## SOURCE TEXT

+ + + +

|Publication number||US5956871 A|
|Application number||US 08/877,297|
|Publication date||Sep 28, 1999|
|Filing date||Jun 17, 1997|
|Priority date||May 25, 1994|
|Publication number||08877297, 877297, US 5956871 A, US 5956871A, US-A-5956871, US5956871 A, US5956871A|
|Inventors||David L. Korsen|
|Original Assignee||Korsen; David L.|
|Export Citation||BiBTeX, EndNote, RefMan|
|Patent Citations (42), Referenced by (60), Classifications (9), Legal Events (10)|
|External Links: USPTO, USPTO Assignment, Espacenet|
This is a continuation-in-part of U.S. application Ser. No. 08/548,610 filed Oct. 26, 1995 now U.S. Pat. No. 5,638,615, entitled SHOE SPIKE APPARATUS which is a C.I.P. of Ser. No. 08/289,270, filed May 25, 1994, U.S. Pat. No. 5,474,937.
This invention relates to spike apparatus for shoes and, more particularly, to interchangeable and readily removable and replaceable spikes/cleats for athletic shoes.
It is to be understood that use of the term "spikes" in the following description includes all types of gripping elements which may be used on shoes.
The desirability of cleats and spikes on shoes for superior traction has long been recognized, particularly in the athletic endeavors of runners, golfers, football players, soccer players, and the like. It is also highly desirable that individual spikes be readily removable and replaceable where the spike has become broken, deformed, or otherwise impaired and where other gripping elements are desired.
Typifying the present art in an attempt to provide such spikes or cleats are the two patents of Dassler et al, U.S. Pat. Nos. 4,633,600 and 4,644,672, as well as the patent of A. Hrivnak, U.S. Pat. No. 4,035,934. Dassler utilizes an elastic annular rib in a snap-lock arrangement and a screw-on type element to hold the gripping members to a shoe stud. The Hrivnak device utilizes a pair of spring members having shoulders which lock into a flange on the spike member to hold the spike in place.
Problems in the prior art include the loss of spikes which are screwed into place or constructed of elastic material; damage to the supporting sole where rotational stress is placed upon a non-rotatable spike; complicated and expensive spike retention members; time required to interchange spikes; and lateral movement of the spike members within sockets of studs, also causing loss or damage.
The shoe spike apparatus of the present invention overcomes the problems of the prior art in providing shoe attachment means provided with a spring retainer and a stabilizer shaft perpendicularly depending from the attachment means and a spike member having a section for mating with the spring retainer for locking the spike member to the socket. The circular rigid shaft is received within a mating opening in the spike member to prevent any lateral movement between the spike member and the socket and yet permit rotational movement of the spike member within the socket to eliminate rotational stress on the attachment means engagement with the sole of the shoe. Such construction allows removal of the spike member from the socket only in a unidirectional manner to ensure the locking integrity of the snap ring. All engagement members, other than the spring retainer, are inflexible for precision fit.
An additional embodiment of the invention has a non-rotatable spike member and cooperating socket assembly which locks the spike member and prevents both lateral movement as well as rotational movement of the spike member with respect to the shoe sole. This construction also allows removal of the spike member from the socket only in a unidirectional manner.

+ + + +

## RAW DATA
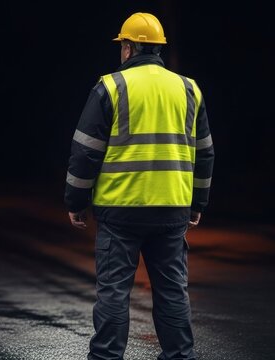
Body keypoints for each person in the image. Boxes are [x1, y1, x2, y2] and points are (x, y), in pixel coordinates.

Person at [64, 12, 215, 360]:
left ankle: (106, 357)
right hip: (172, 210)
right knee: (172, 291)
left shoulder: (111, 87)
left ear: (128, 48)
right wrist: (198, 204)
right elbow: (205, 153)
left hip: (121, 211)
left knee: (114, 293)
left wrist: (76, 201)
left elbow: (85, 150)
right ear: (158, 49)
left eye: (122, 46)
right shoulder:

+ + + +

## WORK INSTRUCTION
Continue the shoe spike patent description above, beginning right after its last sentence.

## EXERCISE ANSWER
Additional objects and advantages will become apparent and a more thorough and comprehensive understanding may be had from the following description taken in conjunction with the accompanying drawings forming a part of this specification.
FIG. 1 is a plan view of a shoe sole showing the shoe spike members of the present invention installed;
FIG. 2 is an exploded side view, in partial section, of the present invention as attachable to a shoe sole;
FIG. 3 is a perspective exploded view of the device of the present invention;
FIG. 4 is a side view with all structural elements in place for use, in partial section;
FIG. 5 is a side view of a second embodiment of the present invention, in partial section;
FIG. 6 is a partial cross-sectional view of a plurality of spike members in place in and removed from a shoe sole;
FIG. 7 is a partial top view partly in section taken along the lines 7--7 of FIG. 6;
FIG. 8 is an enlarged cross-sectional view taken through lines 8--8 of FIG. 7 and includes an exploded view of the associated spike member;
FIG. 9 is a partial top view of a further modification of the spike member retainer of the present invention;
FIG. 10 is an enlarged cross-sectional view taken through lines 10--10 of FIG. 9 and includes an exploded view of the associated spike member;
FIG. 11 is a perspective view of yet another embodiment of the device of the present invention;
FIG. 12 is a top perspective view showing the receptacle portion to advantage;
FIG. 13 is a bottom perspective view showing the spike portion to advantage;
FIG. 14 is an exploded cross-sectional view of the spike and retainer assembly shown in FIGS. 1 1 and 12 and taken along section line 14--14;
FIG. 15 is a side elevation view of the spike and retainer assembly;
FIG. 16 is an exploded cross-sectional view of yet another embodiment of the invention;
FIG. 17. is a cross-sectional view of the embodiment shown in FIG. 16 but in an assembled configuration; and
FIG. 18 is a crossectional view of yet another embodiment of the invention.
Referring now to the drawings, FIGS. 1-4, a first embodiment to be preferred of shoe spike apparatus 10, made according to the present invention, is disclosed. Shoe spike apparatus 10 includes, generally, shoe attachment means 20, snap ring socket 30, snap ring 40, and spike member 50.
Shoe attachment means 20 includes anchor plate 21 made of rigid material, preferably of metal such as stainless steel. The anchor plate includes planar opposing surfaces and may be circular in form, as shown in FIG. 3. The anchor plate is embedded in outer sole 1 of the shoe or between the outer sole and shoe base 2. Plate 21 is provided with a downwardly depending stabilizer shaft 22, also constructed of rigid material such as stainless steel. Shaft 22 is perpendicularly affixed to plate 21 by means such as welding, screws, or by other conventional fasteners, or may be integral with the plate. The shaft may be either hollow or solid, solid being preferred, and is circular in cross section for reasons hereinafter stated.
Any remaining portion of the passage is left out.